Aug. 23, 2011
Banks are likely to continue testing debit card usage fees in the wake of the Federal Reserve’s new price controls on debit interchange, though such fees are generating heated debate about whether they make good business sense.
“Disincenting consumers to use debit cards I just think is a terrible strategy to use in 2011,” says Ron Shevlin, senior analyst at Boston-based Aite Group LLC who follows banking.
The fee testing is the result of the Fed’s new rule implementing the Durbin Amendment in the 2010 Dodd-Frank Act, a rule that will cut an estimated 45% from the interchange revenue of debit card issuers with more than $10 billion in assets. The slightest hint that consumers in the test markets will hold their noses and pay the new fees could quickly lead to their widespread adoption, some predict.
“Banks are very much thinking about what the next moves are that they need to make,” says Patricia Hewitt, director of the Debit Advisory Service at Mercator Advisory Group Inc., Maynard, Mass. “There very well may be a snowball effect.”
Last week, word spread about Wells Fargo & Co.’s new test of debit card usage fees for some customers in five states. The bank will charge $3 in each month that the cardholder makes at least one purchase with a debit card. JPMorgan Chase & Co. is testing a similar fee in one Wisconsin market, and SunTrust Banks Inc. has a checking account with a $5 monthly debit card fee.
In July, Regions Financial Corp., a Birmingham, Ala.-based bank-holding company with nearly 1,800 branches and $131 billion in assets, began informing new customers that one of its checking accounts would have a $4 monthly debit card fee beginning Oct. 1. Existing customers are now being notified, and the bank also is publicizing the fee in branches and online, according to a spokesperson. The flat fee will be charged if the customer makes at least one debit card purchase per month. Only one fee will be charged each month, no matter how many debit cards are linked to the account or how many purchase transactions occur, the spokesperson says.
As at the other banks, customers can avoid the Regions fee by choosing a checking account with different terms governing minimum balances or other items.
The debit card fee is one attempt by Regions to recoup some of the estimated $170 million a year the bank expects to lose in debit card interchange income because of the Fed rule. “Essentially, because of the way regulations have changed, we’re adjusting how we cover the costs of the cards,” they spokesperson says.

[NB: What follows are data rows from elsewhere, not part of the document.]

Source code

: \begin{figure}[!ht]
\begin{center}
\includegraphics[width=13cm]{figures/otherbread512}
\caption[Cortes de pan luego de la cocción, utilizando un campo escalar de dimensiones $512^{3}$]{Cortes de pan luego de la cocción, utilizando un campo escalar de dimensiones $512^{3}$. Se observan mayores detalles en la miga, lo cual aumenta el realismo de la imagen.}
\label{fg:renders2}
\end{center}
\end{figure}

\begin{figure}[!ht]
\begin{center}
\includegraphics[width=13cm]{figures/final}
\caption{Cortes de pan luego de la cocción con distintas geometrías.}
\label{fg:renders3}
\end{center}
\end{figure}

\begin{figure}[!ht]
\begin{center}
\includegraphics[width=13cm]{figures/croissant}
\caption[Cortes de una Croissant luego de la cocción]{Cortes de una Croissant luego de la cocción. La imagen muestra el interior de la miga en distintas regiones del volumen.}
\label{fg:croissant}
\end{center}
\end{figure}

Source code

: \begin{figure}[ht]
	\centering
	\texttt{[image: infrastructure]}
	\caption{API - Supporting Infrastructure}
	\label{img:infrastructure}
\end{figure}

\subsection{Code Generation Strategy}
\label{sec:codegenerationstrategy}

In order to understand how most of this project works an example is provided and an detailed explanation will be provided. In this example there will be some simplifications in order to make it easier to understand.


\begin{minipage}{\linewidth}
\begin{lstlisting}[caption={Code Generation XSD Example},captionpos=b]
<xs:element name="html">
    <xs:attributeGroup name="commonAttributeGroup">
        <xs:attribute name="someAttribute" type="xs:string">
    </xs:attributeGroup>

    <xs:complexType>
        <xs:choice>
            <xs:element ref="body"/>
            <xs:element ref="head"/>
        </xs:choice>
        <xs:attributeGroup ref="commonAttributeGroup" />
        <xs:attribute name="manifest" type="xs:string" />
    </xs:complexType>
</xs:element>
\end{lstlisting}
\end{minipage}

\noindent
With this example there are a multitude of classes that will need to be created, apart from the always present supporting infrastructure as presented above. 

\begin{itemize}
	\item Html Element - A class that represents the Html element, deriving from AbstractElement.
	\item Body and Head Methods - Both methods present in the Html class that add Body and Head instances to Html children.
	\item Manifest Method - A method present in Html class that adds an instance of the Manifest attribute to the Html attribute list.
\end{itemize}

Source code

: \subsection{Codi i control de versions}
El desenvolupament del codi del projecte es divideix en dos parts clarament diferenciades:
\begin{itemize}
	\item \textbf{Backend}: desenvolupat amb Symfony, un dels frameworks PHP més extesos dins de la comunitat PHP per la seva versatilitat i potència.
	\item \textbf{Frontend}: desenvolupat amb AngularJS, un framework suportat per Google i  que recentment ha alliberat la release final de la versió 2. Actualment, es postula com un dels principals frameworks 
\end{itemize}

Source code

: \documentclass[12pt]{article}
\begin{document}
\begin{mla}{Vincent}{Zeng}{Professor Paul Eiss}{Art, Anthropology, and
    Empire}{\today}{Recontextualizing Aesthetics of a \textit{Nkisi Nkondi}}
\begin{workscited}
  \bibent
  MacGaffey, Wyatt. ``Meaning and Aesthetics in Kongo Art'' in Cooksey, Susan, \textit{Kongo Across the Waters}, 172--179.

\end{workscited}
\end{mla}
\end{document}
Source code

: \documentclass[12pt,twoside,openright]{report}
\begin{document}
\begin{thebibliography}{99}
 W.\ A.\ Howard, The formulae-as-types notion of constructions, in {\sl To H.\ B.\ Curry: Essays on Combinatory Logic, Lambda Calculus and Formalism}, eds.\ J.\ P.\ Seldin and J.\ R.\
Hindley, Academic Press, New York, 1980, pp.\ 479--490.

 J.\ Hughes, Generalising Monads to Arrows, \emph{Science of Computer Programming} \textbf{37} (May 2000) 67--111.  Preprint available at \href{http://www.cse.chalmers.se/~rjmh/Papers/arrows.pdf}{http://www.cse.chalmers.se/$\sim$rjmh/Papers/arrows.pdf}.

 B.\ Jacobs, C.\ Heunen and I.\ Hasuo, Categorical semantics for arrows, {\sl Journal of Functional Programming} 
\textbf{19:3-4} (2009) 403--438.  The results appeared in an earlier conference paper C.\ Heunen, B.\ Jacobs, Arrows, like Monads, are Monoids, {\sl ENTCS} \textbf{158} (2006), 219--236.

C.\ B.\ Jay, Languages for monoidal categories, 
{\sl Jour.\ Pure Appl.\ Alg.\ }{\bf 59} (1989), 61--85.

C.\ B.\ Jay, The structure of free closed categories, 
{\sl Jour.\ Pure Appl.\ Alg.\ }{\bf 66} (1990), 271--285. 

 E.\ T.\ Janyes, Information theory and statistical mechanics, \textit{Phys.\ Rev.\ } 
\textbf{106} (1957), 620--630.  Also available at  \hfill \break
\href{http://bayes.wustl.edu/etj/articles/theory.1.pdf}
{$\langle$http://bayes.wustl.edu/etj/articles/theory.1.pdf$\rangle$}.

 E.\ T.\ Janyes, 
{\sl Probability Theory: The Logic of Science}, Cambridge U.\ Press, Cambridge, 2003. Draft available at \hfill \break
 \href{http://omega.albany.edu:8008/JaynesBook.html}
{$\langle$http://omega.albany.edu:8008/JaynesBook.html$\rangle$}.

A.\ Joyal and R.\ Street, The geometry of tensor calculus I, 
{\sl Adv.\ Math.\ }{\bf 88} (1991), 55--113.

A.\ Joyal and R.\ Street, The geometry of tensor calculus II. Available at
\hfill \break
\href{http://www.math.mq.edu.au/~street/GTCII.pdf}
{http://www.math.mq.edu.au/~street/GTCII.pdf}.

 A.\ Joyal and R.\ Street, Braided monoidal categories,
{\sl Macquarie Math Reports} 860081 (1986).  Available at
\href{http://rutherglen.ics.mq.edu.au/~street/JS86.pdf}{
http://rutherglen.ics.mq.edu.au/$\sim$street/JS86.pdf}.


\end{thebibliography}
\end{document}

The big issue now is whether such fees will stick. In a consumer survey last year, Javelin Strategy and Research found that 60% of its respondents said any monthly debit card fee would cause them to switch to another payment form. And Hewitt says Mercator’s research shows that “the most negatively viewed fees are transaction-based,” disliked by consumers even more than account-based fees. “What the fee does is put the relationship at risk,” she says, adding that more-affluent customers with higher balances and more bank relationships will likely avoid debit card fees.
But changing banks to evade debit fees could be a messy process that may involve stopping multiple automatic monthly debits, then getting new cards and checks from the new bank and re-establishing automatic withdrawals. Larger institutions with marketing and servicing resources may have an advantage in attracting new customers if they can help customers navigate this process, but local credit unions perceived as consumer-friendly also may benefit, according to Hewitt. “Consumers are going to look at their financial-institution relationships,” she says.
Aite’s Shevlin says banks may add new debit card fees “at a cost of higher customer dissatisfaction.” If fees must be levied in the wake of Durbin, he says, the best strategy would be to charge for check usage or even eliminate that payment form, he says. “The reaction of the banks should have been, ‘that’s it, no more checks.’ Or charge $1 a check.”